Things that shouldn’t work and do

There are a number of things I’ve seen work quite well at work, despite the fact that they really shouldn’t. For some reason, this really amuses me. The list below is not exhaustive but provides a few common examples.

  1. Checking in.

It’s amazing how simply checking in on the status of a project or priority can help ensure it stays on track. Checking in can be simple: it can be a quick text note via Teams/Slack/Email. It can be a 10 minute weekly sync. It doesn’t have to be time consuming or energy intensive… and yet, it works.

  1. Sending a status update.

Regularly sending a concise and clear status update can dramatically enhance the perception of how on top of a project you are. It shouldn’t because it’s actually just added admin work. But it does.

Starting a new job?

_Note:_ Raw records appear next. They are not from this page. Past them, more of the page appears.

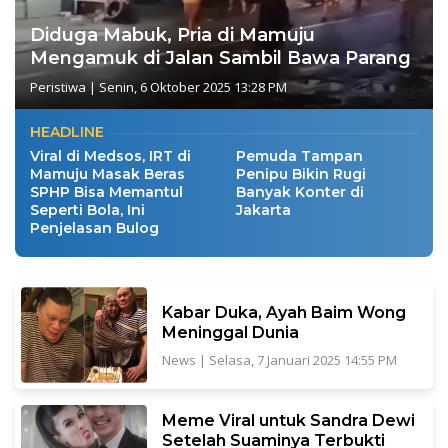
Diduga Mabuk, Pria di Mamuju
Mengamuk di Jalan Sambil Bawa Parang
Peristiwa
|
Senin, 6 Oktober 2025 13:28 PM
HEADLINE
Viral di Medsos, IRT di
Pemuda Tampan
Mamuju Masak Beras
Penipu Bikin Rugi
SPHP Bisa Memantul
Banyak Konter di
Seperti Bola, Ini
Jakarta
Penjelasan Bulog
Kabar Duka, Ayah Baim Wong
Meninggal Dunia
News
|
Selasa, 7 Januari 2025 14:55 PM
Meme Viral untuk Sandra Dewi
Setelah Suaminya Terbukti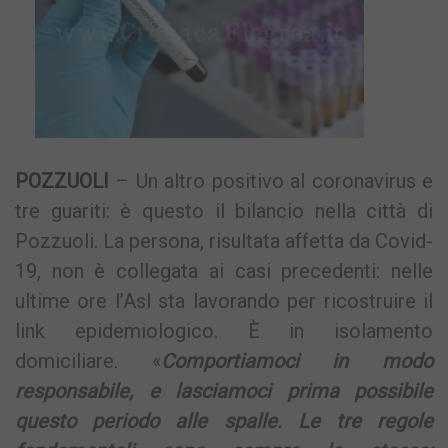
POZZUOLI
– Un altro positivo al coronavirus e
tre guariti: è questo il bilancio nella città di
Pozzuoli. La persona, risultata affetta da Covid-
19, non è collegata ai casi precedenti: nelle
ultime ore l’Asl sta lavorando per ricostruire il
link epidemiologico. È in isolamento
domiciliare. «
Comportiamoci in modo
responsabile, e lasciamoci prima possibile
questo periodo alle spalle. Le tre regole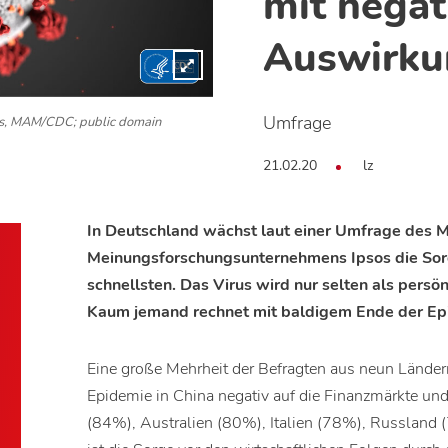
mit negat
Auswirku
Umfrage
ns, MAM/CDC; public domain
21.02.20
lz
In Deutschland wächst laut einer Umfrage des 
Meinungsforschungsunternehmens Ipsos die Sor
schnellsten. Das Virus wird nur selten als persön
Kaum jemand rechnet mit baldigem Ende der Ep
Eine große Mehrheit der Befragten aus neun Ländern
Epidemie in China negativ auf die Finanzmärkte und
(84%), Australien (80%), Italien (78%), Russland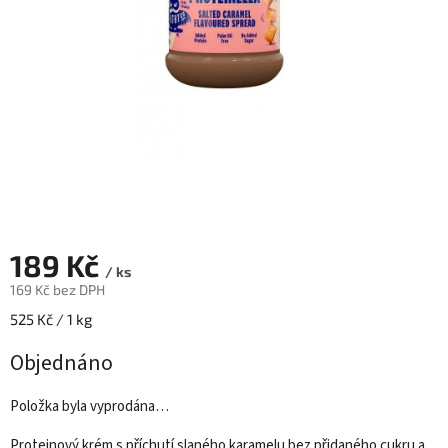
189 Kč
/ ks
169 Kč bez DPH
Měrná
525 Kč / 1 kg
cena:
Objednáno
Položka byla vyprodána…
Proteinový krém s příchutí slaného karamelu bez přidaného cukru a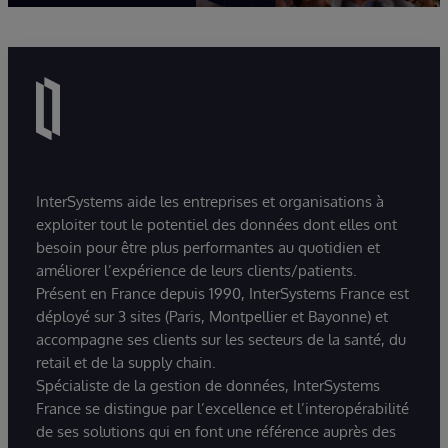
InterSystems aide les entreprises et organisations à
exploiter tout le potentiel des données dont elles ont
besoin pour être plus performantes au quotidien et
améliorer l’expérience de leurs clients/patients.
Présent en France depuis 1990, InterSystems France est
déployé sur 3 sites (Paris, Montpellier et Bayonne) et
accompagne ses clients sur les secteurs de la santé, du
retail et de la supply chain.
Spécialiste de la gestion de données, InterSystems
France se distingue par l’excellence et l’interopérabilité
de ses solutions qui en font une référence auprès des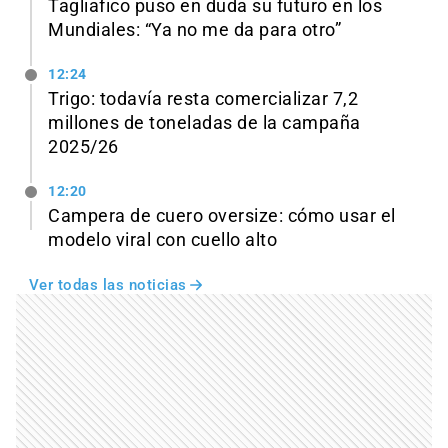
Tagliafico puso en duda su futuro en los
Mundiales: “Ya no me da para otro”
12:24
Trigo: todavía resta comercializar 7,2
millones de toneladas de la campaña
2025/26
12:20
Campera de cuero oversize: cómo usar el
modelo viral con cuello alto
Ver todas las noticias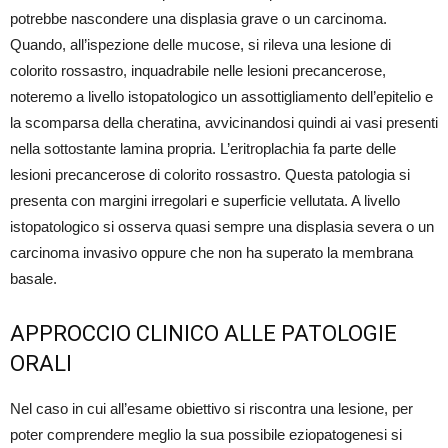
potrebbe nascondere una displasia grave o un carcinoma.
Quando, all’ispezione delle mucose, si rileva una lesione di
colorito rossastro, inquadrabile nelle lesioni precancerose,
noteremo a livello istopatologico un assottigliamento dell’epitelio e
la scomparsa della cheratina, avvicinandosi quindi ai vasi presenti
nella sottostante lamina propria. L’eritroplachia fa parte delle
lesioni precancerose di colorito rossastro. Questa patologia si
presenta con margini irregolari e superficie vellutata. A livello
istopatologico si osserva quasi sempre una displasia severa o un
carcinoma invasivo oppure che non ha superato la membrana
basale.
APPROCCIO CLINICO ALLE PATOLOGIE
ORALI
Nel caso in cui all’esame obiettivo si riscontra una lesione, per
poter comprendere meglio la sua possibile eziopatogenesi si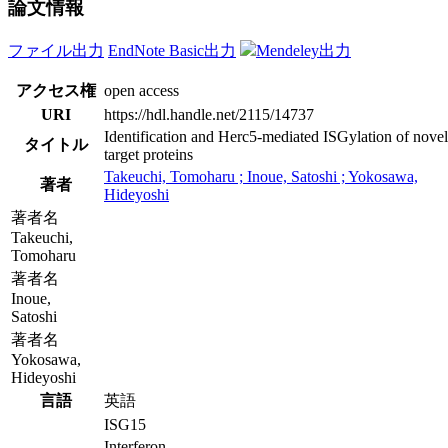
論文情報
ファイル出力
EndNote Basic出力
Mendeley出力
アクセス権
open access
URI
https://hdl.handle.net/2115/14737
Identification and Herc5-mediated ISGylation of novel
タイトル
target proteins
Takeuchi, Tomoharu ; Inoue, Satoshi ; Yokosawa,
著者
Hideyoshi
著者名
Takeuchi,
Tomoharu
著者名
Inoue,
Satoshi
著者名
Yokosawa,
Hideyoshi
言語
英語
ISG15
Interferon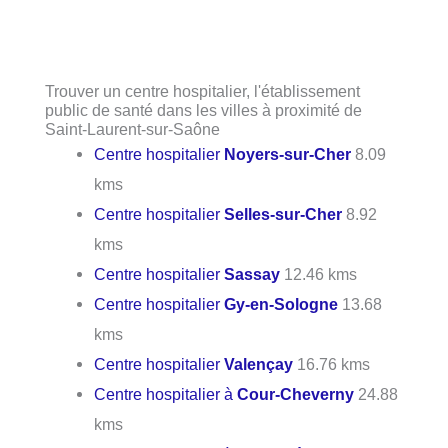
Trouver un centre hospitalier, l'établissement
public de santé dans les villes à proximité de
Saint-Laurent-sur-Saône
Centre hospitalier
Noyers-sur-Cher
8.09
kms
Centre hospitalier
Selles-sur-Cher
8.92
kms
Centre hospitalier
Sassay
12.46 kms
Centre hospitalier
Gy-en-Sologne
13.68
kms
Centre hospitalier
Valençay
16.76 kms
Centre hospitalier à
Cour-Cheverny
24.88
kms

Send a weekly update to your new boss with a summary of what you’ve accomplished and what you’re focused on next. I guarantee it will be very well received.

  1. Asking for what you want.

So often, we presume a “no” or negative response and decide, accordingly, not to ask for something we want.

Do you need extra resources? Do you need a vacation? Do you need more assistance completing a project? Do you want to try out a new strategy that’s different than the plan you originally prepared? Do you want to move into a different role at your company?

These are all totally understandable and legitimate questions. There’s a clear connection between asking for something and getting it, and yet, I’m certain people self-select out from asking by presuming a negative answer. Ask for what you want… it’s simple and it works.

  1. Making it easy for others to give you feedback.

Providing feedback is the manager’s job. In theory, if it’s their job, it shouldn’t really matter whether you make it easy or not. In practice, of course, managers have varying degrees of comfort, maturity, experience, and skill when it comes to delivering feedback. So if you make it really easy for them to provide feedback by seeking it out, expressing gratitude when it’s received, and actioning it, you will inevitably receive more and better quality feedback.

It works, even when it shouldn’t.

  1. Interviewing in the morning.

As both an interviewee and interviewer, it’s in your best interest to interview in the morning. In the morning, you’re more likely to have a more focused conversation before the inevitable distractions of the day get in the way.

It really shouldn’t matter when you interview, but it does. Try to do it in the morning.